** REQUIREMENT **
Among the entries below, find every line that contains the string "réseau", then copy it.

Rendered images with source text
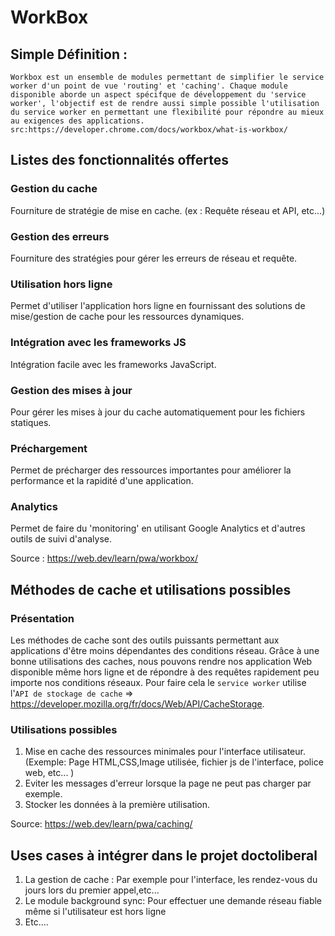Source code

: # WorkBox 
## Simple Définition :
`Workbox est un ensemble de modules permettant de simplifier le service worker d'un point de vue 'routing' et 'caching'.
Chaque module disponible aborde un aspect spécifque de développement du 'service worker', l'objectif est de rendre aussi simple possible l'utilisation du service worker en permettant une flexibilité pour répondre au mieux au exigences des applications.
src:https://developer.chrome.com/docs/workbox/what-is-workbox/ `

## Listes des fonctionnalités offertes
### Gestion du cache
Fourniture de stratégie de mise en cache. (ex : Requête réseau et API, etc...)
### Gestion des erreurs
Fourniture des stratégies pour gérer les erreurs de réseau et requête.
### Utilisation hors ligne
Permet d'utiliser l'application hors ligne en fournissant des solutions de mise/gestion de cache pour les ressources dynamiques.
### Intégration avec les frameworks JS
Intégration facile avec les frameworks JavaScript.
### Gestion des mises à jour
Pour gérer les mises à jour du cache automatiquement pour les fichiers statiques.
### Préchargement
Permet de précharger des ressources importantes pour améliorer la performance et la rapidité d'une application.
### Analytics 
Permet de faire du 'monitoring' en utilisant Google Analytics et d'autres outils de suivi d'analyse.

Source : https://web.dev/learn/pwa/workbox/

## Méthodes de cache et utilisations possibles
### Présentation
Les méthodes de cache sont des outils puissants permettant aux applications d'être moins dépendantes des conditions réseau. Grâce à une bonne utilisations des caches, nous pouvons rendre nos application Web disponible même hors ligne et de répondre à des requêtes rapidement peu importe nos conditions réseaux.
Pour faire cela le `service worker` utilise l'`API de stockage de cache` => https://developer.mozilla.org/fr/docs/Web/API/CacheStorage.

### Utilisations possibles
1. Mise en cache des ressources minimales pour l'interface utilisateur. (Exemple: Page HTML,CSS,Image utilisée, fichier js de l'interface, police web, etc... )
2. Eviter les messages d'erreur lorsque la page ne peut pas charger par exemple. 
3. Stocker les données à la première utilisation.

Source: https://web.dev/learn/pwa/caching/

## Uses cases à intégrer dans le projet doctoliberal

1. La gestion de cache : Par exemple pour l'interface, les rendez-vous du jours lors du premier appel,etc... 
2. Le module background sync: Pour effectuer une demande réseau fiable même si l'utilisateur est hors ligne
3. Etc....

** WORKED SOLUTION **
Fourniture de stratégie de mise en cache. (ex : Requête réseau et API, etc...)
Fourniture des stratégies pour gérer les erreurs de réseau et requête.
Les méthodes de cache sont des outils puissants permettant aux applications d'être moins dépendantes des conditions réseau. Grâce à une bonne utilisations des caches, nous pouvons rendre nos application Web disponible même hors ligne et de répondre à des requêtes rapidement peu importe nos conditions réseaux.
2. Le module background sync: Pour effectuer une demande réseau fiable même si l'utilisateur est hors ligne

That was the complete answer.